MATERIAL TO PROCESS -

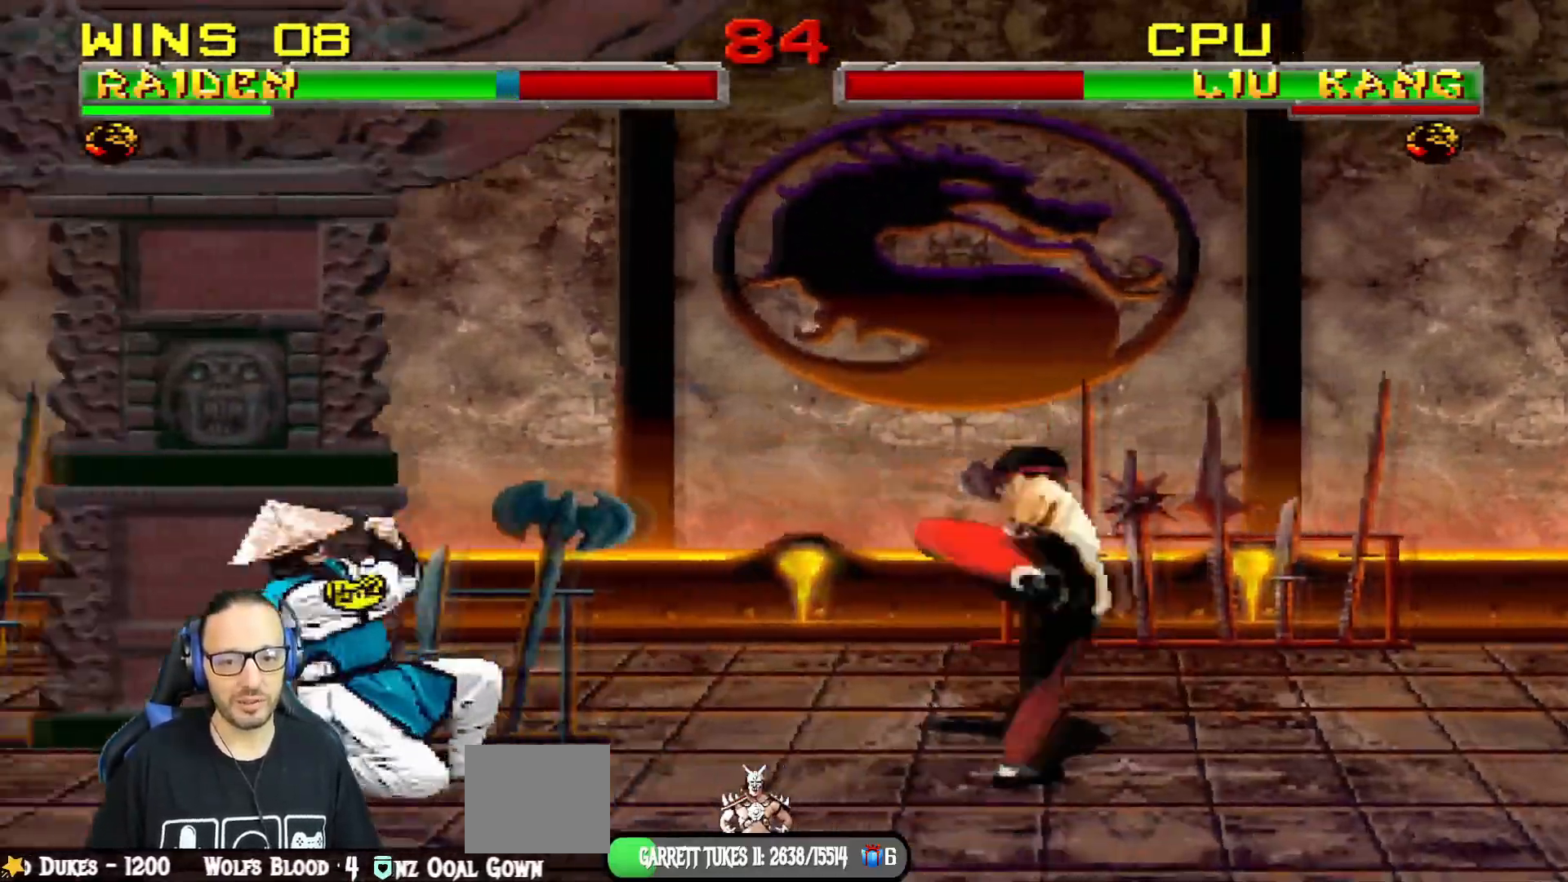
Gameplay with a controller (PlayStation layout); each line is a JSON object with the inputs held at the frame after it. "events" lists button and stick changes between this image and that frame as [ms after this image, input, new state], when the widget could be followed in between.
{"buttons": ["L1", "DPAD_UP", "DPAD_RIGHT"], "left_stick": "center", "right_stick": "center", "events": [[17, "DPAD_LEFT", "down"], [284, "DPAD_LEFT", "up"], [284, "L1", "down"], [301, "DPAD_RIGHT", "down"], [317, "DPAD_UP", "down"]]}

==

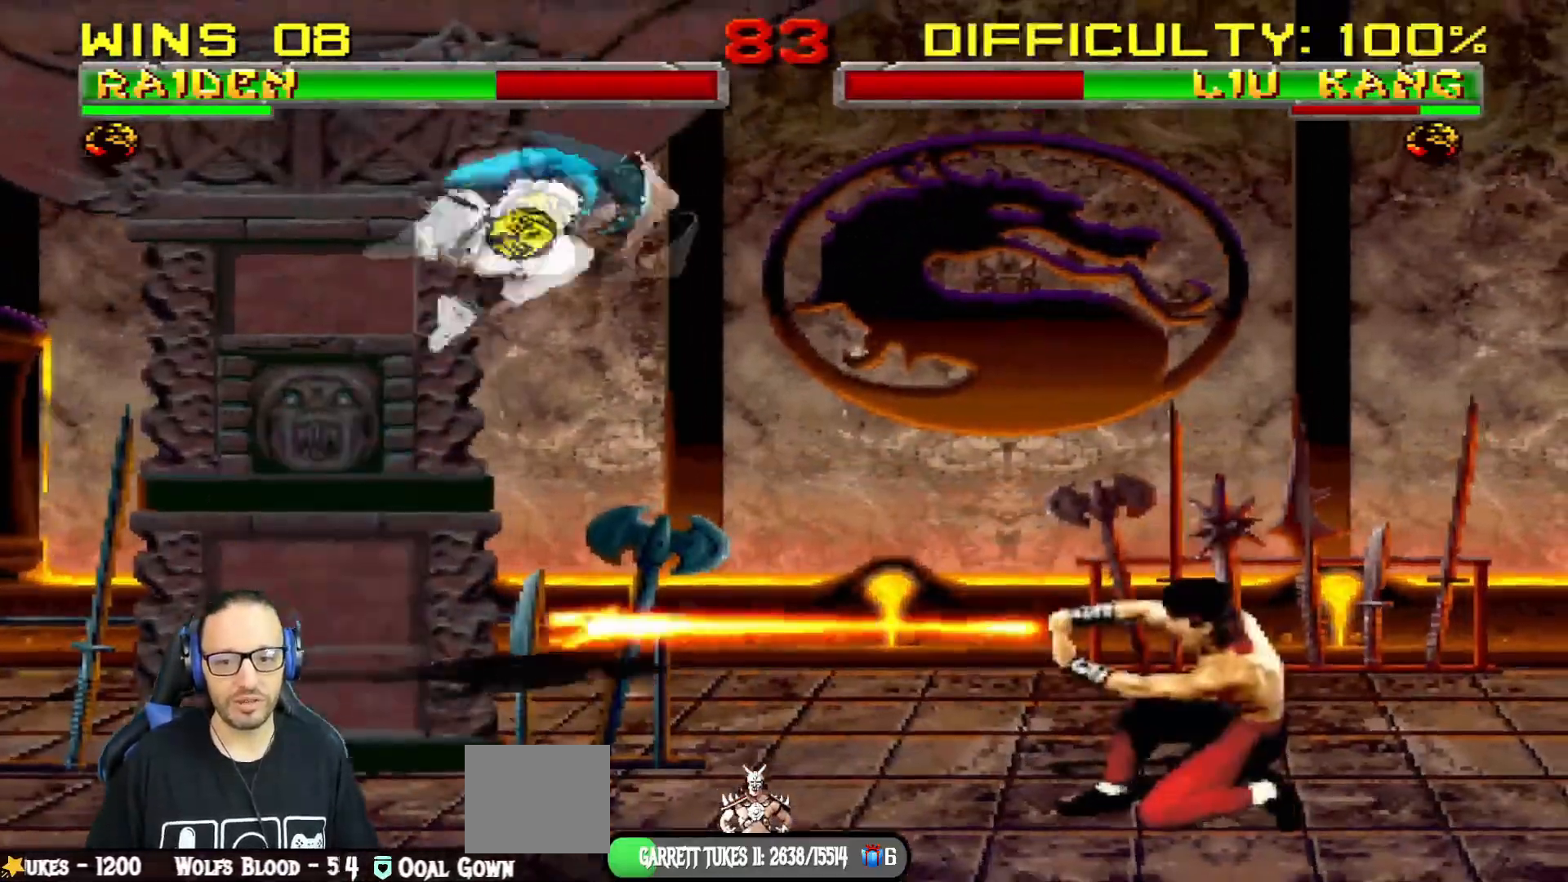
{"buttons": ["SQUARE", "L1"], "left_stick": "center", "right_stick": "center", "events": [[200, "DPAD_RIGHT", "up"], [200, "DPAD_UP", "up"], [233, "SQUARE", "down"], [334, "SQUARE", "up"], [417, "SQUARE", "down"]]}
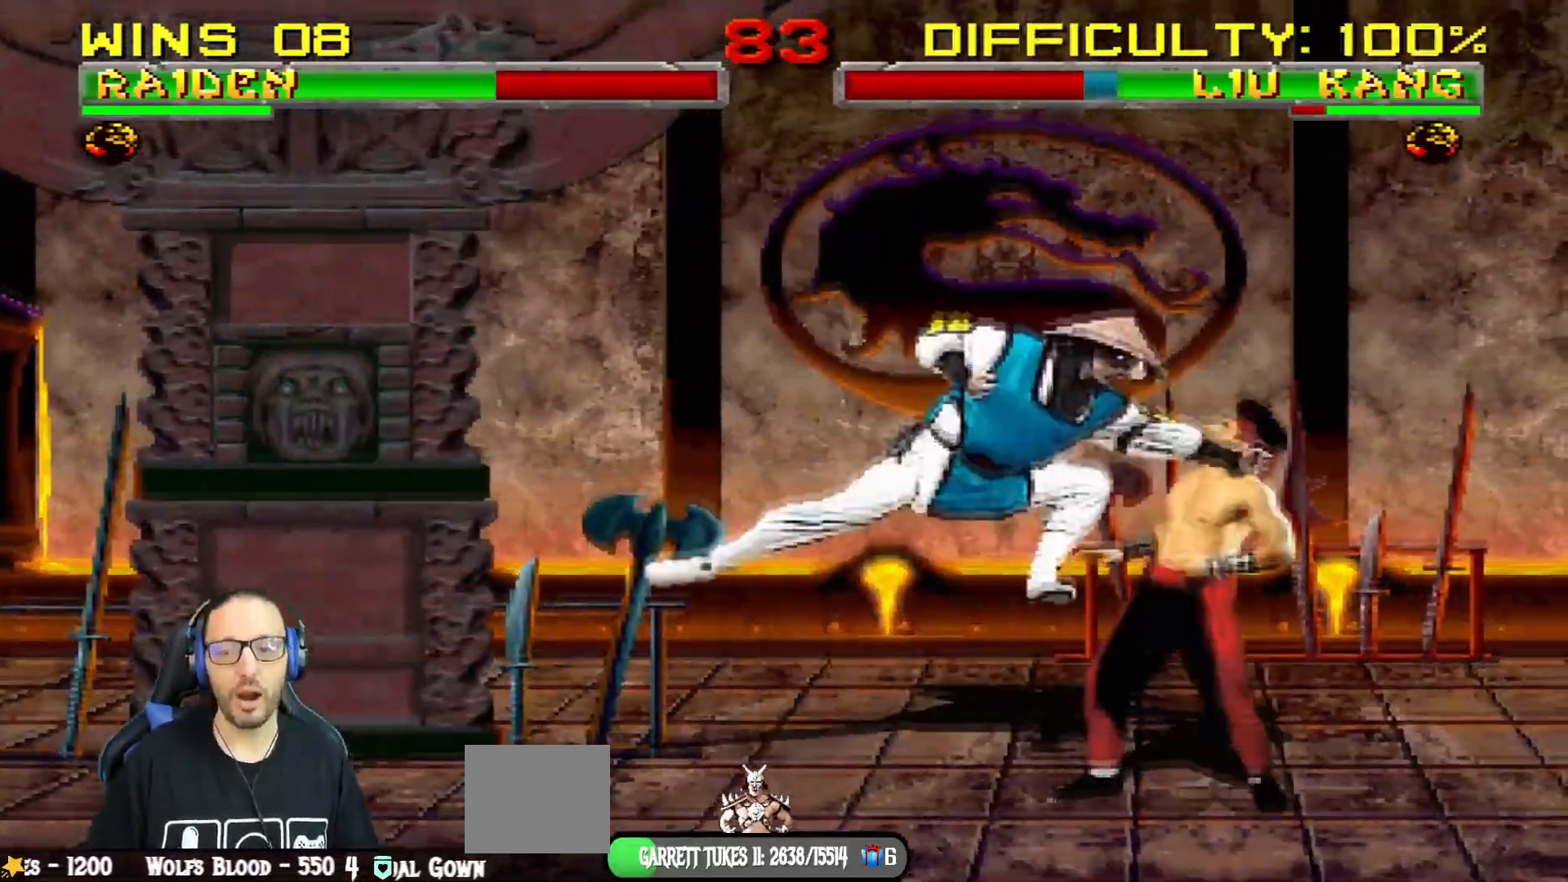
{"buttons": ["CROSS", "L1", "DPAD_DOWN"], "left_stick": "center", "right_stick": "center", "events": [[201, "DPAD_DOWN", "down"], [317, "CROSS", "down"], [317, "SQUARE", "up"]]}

WORK INSTRUCTION - Look through the lines above and collect those with the word "center".

ANSWER AREA -
{"buttons": ["L1", "DPAD_UP", "DPAD_RIGHT"], "left_stick": "center", "right_stick": "center", "events": [[17, "DPAD_LEFT", "down"], [284, "DPAD_LEFT", "up"], [284, "L1", "down"], [301, "DPAD_RIGHT", "down"], [317, "DPAD_UP", "down"]]}
{"buttons": ["SQUARE", "L1"], "left_stick": "center", "right_stick": "center", "events": [[200, "DPAD_RIGHT", "up"], [200, "DPAD_UP", "up"], [233, "SQUARE", "down"], [334, "SQUARE", "up"], [417, "SQUARE", "down"]]}
{"buttons": ["CROSS", "L1", "DPAD_DOWN"], "left_stick": "center", "right_stick": "center", "events": [[201, "DPAD_DOWN", "down"], [317, "CROSS", "down"], [317, "SQUARE", "up"]]}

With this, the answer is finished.